Kobach initially balked at the suggestion that he, as the Chief Elections Officer, should recuse himself in overseeing the vote count in this contested election. It was a bitterly ironic move coming from the leading crusader of voter fraud, who has been quick to make wild and basely accusations of impropriety elsewhere while refusing to acknowledge the problematic perception of overseeing his own vote count. Election experts and local editorial boards widely called for Kobach to recuse himself, followed by a call for recusal from Colyer, who said in a press release that Kobach was “making public statements on national television which are inconsistent with Kansas law and may serve to suppress the vote in the ongoing primary election process”. Furthermore, Coyler’s spokesman said that Kobach’s office had told county clerks to disregard ballots with smudged postmarks and that a hotline they set up had “received countless reports [of impropriety]…Many Colyer voters had difficulties finding his name on the ballot, were forced to vote on provisional ballots, or were turned away outright for unknown reasons.”
The mounting pressure caused Kobach to recuse himself from overseeing the election results, turning over duties to his close assistant, Eric Rucker. But, Colyer’s campaign said this move did not remove the concerns of a conflict of interest as Rucker donated $1,000 to Kobach’s campaign and is an employee of his.
Other voting irregularities and discrepancies continue to plague attempts to obtain a result. There have been reporting problems in Johnson County, the most populous county in Kansas, and four counties had vote count discrepancies from the total reported by the Secretary of State, which reduced Kobach’s lead by 62 votes.
Kobach, who has been quick to point his finger at immigrants for a wide variety of state and national ills, claimed noncitizen participation skewed the primary election. But, as usual, Kobach provided no evidence for this claim, instead continuing to tilt at windmills while doing the absolute bare minimum to alleviate the perception of impropriety on his part.

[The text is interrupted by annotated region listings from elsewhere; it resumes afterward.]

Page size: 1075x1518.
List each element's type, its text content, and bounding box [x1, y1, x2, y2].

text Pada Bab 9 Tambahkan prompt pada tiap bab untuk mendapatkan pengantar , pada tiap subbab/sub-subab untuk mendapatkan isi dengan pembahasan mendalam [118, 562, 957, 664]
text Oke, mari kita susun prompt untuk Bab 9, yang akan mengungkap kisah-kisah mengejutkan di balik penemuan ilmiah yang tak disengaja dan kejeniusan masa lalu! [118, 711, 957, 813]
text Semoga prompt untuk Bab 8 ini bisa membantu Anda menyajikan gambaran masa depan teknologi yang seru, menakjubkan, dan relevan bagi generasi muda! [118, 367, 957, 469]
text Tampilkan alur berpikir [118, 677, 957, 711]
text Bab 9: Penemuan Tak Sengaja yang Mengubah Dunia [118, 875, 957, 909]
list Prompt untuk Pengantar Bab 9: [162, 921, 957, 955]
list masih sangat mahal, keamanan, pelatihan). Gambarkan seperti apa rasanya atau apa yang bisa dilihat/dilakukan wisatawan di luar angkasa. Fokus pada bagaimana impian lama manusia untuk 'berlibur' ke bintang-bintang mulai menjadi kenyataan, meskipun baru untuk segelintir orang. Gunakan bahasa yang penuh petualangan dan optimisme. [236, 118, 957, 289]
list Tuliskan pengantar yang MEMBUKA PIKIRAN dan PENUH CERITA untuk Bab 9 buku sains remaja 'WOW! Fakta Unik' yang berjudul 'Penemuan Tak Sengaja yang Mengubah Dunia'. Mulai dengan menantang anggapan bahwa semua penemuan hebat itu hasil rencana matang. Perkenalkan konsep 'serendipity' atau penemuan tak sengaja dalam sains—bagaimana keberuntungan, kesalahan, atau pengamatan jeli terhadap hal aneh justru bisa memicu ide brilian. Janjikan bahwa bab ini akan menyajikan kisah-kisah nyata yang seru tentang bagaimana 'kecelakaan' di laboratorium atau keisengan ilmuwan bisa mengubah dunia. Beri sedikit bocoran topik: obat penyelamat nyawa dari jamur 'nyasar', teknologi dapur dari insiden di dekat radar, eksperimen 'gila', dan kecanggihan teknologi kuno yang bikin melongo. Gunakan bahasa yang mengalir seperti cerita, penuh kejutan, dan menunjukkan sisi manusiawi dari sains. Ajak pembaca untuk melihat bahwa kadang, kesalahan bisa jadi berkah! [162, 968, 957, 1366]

None of this is surprising to those of us who have watched Kobach up close. Now, his behavior is on display for the nation. His recent actions in this election have revealed his claims of protecting election integrity as the farce they have always been. But he has continued his strategy of blaming immigrants, using junk data to divide and distract from the problems at hand. For someone who loves to point fingers at fake voting, Kobach may be on his way to a very contested and controversial winning margin. We will only likely see more of this strategy if Kobach is named the Republican nominee.